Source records
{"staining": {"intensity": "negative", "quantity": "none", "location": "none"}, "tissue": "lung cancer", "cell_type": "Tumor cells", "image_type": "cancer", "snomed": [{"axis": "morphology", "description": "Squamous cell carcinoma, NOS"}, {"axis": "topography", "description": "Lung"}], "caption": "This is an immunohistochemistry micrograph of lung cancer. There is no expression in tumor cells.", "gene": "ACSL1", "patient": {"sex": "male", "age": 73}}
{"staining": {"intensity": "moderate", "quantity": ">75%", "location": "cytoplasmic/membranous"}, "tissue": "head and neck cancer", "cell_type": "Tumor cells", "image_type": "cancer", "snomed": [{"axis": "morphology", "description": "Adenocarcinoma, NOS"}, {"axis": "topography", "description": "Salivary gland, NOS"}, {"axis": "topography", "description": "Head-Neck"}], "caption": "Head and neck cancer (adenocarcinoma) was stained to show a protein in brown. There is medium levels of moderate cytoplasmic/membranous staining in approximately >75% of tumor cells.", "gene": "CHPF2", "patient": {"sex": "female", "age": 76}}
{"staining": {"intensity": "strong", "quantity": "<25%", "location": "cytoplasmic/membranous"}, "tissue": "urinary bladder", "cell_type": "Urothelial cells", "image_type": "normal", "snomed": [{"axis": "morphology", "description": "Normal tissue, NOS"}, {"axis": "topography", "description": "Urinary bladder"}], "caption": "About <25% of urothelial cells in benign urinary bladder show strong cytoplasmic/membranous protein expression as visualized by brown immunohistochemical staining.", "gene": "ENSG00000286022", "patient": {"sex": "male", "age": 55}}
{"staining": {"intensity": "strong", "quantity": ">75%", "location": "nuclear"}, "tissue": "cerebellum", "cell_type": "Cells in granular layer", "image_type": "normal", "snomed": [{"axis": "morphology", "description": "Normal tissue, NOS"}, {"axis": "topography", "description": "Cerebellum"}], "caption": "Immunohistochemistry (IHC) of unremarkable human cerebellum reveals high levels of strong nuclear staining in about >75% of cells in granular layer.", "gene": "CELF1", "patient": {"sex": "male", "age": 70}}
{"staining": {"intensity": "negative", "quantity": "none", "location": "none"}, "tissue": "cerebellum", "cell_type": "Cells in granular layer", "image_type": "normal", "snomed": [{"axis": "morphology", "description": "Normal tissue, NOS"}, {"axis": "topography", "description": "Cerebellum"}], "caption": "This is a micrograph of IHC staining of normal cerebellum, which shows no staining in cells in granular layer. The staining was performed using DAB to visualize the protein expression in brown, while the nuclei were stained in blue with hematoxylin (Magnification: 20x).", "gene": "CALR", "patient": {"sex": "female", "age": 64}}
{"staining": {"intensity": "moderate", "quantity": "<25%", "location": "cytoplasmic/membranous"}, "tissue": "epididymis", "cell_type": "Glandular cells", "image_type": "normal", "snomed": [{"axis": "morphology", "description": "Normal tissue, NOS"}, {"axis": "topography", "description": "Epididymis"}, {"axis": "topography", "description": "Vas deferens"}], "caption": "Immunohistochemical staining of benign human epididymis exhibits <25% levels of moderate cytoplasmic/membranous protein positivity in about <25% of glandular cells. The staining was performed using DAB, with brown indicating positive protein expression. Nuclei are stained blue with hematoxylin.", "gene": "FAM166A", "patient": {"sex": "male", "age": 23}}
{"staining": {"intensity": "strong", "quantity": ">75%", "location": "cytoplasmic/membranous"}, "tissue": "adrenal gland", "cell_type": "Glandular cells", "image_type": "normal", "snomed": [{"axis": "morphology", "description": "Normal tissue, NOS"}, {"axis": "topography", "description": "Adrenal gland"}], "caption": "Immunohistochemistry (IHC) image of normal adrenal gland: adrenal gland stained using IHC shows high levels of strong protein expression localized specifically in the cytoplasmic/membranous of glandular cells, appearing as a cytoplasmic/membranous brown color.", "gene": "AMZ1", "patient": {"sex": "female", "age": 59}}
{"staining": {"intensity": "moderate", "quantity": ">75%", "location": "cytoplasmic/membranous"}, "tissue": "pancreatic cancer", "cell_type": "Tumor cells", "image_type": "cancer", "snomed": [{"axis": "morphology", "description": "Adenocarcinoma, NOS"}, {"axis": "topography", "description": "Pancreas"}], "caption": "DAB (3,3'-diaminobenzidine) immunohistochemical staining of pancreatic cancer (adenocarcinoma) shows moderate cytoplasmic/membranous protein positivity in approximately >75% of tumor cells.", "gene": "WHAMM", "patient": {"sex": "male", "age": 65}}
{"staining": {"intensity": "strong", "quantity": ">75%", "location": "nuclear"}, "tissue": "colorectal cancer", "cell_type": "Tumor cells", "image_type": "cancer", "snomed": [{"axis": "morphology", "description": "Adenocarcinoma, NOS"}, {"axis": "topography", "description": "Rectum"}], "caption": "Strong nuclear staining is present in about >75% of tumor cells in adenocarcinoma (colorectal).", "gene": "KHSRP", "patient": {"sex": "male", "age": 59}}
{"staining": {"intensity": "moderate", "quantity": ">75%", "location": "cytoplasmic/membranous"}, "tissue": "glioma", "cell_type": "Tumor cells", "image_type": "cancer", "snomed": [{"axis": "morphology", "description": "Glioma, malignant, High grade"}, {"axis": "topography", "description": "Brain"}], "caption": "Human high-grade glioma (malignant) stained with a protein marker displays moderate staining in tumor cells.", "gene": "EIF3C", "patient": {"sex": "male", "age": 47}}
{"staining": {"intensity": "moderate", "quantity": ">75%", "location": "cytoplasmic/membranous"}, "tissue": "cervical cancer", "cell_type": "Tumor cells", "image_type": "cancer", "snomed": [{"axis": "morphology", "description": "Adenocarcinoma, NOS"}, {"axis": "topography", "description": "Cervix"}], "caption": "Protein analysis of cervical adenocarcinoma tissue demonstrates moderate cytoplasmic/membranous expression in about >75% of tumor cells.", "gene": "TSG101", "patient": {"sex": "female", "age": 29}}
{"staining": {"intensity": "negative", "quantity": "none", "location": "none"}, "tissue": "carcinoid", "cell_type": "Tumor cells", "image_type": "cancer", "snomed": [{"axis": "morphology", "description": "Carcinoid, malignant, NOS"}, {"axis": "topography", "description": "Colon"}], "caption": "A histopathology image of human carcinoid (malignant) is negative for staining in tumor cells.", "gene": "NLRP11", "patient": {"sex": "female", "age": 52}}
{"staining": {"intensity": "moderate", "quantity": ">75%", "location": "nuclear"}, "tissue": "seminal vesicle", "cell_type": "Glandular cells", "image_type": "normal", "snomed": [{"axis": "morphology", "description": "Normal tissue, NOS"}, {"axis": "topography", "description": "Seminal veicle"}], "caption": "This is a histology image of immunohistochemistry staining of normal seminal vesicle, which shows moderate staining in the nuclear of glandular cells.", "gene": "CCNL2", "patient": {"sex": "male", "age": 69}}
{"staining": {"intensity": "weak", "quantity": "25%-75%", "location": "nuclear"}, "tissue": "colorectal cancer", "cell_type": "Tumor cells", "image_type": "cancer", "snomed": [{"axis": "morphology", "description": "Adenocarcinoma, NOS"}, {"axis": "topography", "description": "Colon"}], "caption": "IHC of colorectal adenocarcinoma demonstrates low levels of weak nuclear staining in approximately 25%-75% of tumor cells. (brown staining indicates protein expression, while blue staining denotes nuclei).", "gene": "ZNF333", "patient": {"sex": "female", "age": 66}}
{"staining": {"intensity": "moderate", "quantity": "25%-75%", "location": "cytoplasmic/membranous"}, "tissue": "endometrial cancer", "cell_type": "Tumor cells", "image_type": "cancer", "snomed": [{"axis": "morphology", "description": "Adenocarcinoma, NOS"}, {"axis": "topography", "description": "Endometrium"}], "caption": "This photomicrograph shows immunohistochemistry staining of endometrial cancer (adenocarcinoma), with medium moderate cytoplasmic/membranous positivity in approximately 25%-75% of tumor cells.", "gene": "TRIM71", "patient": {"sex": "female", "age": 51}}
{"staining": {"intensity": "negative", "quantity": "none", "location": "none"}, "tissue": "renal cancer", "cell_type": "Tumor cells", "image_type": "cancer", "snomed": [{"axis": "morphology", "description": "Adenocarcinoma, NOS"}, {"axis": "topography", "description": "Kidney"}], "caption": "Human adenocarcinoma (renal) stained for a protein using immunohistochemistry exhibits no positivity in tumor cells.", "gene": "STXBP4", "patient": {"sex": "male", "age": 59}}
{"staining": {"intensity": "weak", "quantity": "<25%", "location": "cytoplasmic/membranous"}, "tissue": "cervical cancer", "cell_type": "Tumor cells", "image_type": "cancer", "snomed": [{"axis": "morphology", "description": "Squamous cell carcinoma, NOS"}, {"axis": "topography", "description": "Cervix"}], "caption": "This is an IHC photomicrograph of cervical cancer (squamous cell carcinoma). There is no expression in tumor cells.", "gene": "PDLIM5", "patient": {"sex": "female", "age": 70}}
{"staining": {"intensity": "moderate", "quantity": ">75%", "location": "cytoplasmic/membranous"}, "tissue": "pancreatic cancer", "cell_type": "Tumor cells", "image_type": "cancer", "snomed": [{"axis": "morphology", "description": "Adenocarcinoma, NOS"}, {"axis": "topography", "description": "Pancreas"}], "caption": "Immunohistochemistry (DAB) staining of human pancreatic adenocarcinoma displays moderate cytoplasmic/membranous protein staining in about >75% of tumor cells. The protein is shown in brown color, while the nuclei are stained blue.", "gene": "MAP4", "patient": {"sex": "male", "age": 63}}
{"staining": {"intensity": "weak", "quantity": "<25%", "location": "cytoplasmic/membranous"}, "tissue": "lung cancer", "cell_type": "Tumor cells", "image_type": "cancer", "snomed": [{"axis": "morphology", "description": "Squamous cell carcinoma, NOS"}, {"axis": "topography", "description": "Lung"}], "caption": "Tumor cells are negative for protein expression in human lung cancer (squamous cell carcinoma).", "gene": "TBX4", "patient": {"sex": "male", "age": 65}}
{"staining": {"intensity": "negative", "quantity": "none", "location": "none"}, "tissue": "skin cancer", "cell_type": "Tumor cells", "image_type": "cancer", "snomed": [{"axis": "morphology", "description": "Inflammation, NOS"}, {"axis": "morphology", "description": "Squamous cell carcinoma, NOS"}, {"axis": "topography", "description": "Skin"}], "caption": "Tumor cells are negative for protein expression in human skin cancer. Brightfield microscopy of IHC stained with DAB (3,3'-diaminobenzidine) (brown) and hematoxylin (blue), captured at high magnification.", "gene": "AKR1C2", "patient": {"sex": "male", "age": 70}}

#### WHAT IS NEEDED
Look over the entries above. Copy every line that contains the word "while".

#### RESPONSE FOR THIS EXERCISE
{"staining": {"intensity": "negative", "quantity": "none", "location": "none"}, "tissue": "cerebellum", "cell_type": "Cells in granular layer", "image_type": "normal", "snomed": [{"axis": "morphology", "description": "Normal tissue, NOS"}, {"axis": "topography", "description": "Cerebellum"}], "caption": "This is a micrograph of IHC staining of normal cerebellum, which shows no staining in cells in granular layer. The staining was performed using DAB to visualize the protein expression in brown, while the nuclei were stained in blue with hematoxylin (Magnification: 20x).", "gene": "CALR", "patient": {"sex": "female", "age": 64}}
{"staining": {"intensity": "weak", "quantity": "25%-75%", "location": "nuclear"}, "tissue": "colorectal cancer", "cell_type": "Tumor cells", "image_type": "cancer", "snomed": [{"axis": "morphology", "description": "Adenocarcinoma, NOS"}, {"axis": "topography", "description": "Colon"}], "caption": "IHC of colorectal adenocarcinoma demonstrates low levels of weak nuclear staining in approximately 25%-75% of tumor cells. (brown staining indicates protein expression, while blue staining denotes nuclei).", "gene": "ZNF333", "patient": {"sex": "female", "age": 66}}
{"staining": {"intensity": "moderate", "quantity": ">75%", "location": "cytoplasmic/membranous"}, "tissue": "pancreatic cancer", "cell_type": "Tumor cells", "image_type": "cancer", "snomed": [{"axis": "morphology", "description": "Adenocarcinoma, NOS"}, {"axis": "topography", "description": "Pancreas"}], "caption": "Immunohistochemistry (DAB) staining of human pancreatic adenocarcinoma displays moderate cytoplasmic/membranous protein staining in about >75% of tumor cells. The protein is shown in brown color, while the nuclei are stained blue.", "gene": "MAP4", "patient": {"sex": "male", "age": 63}}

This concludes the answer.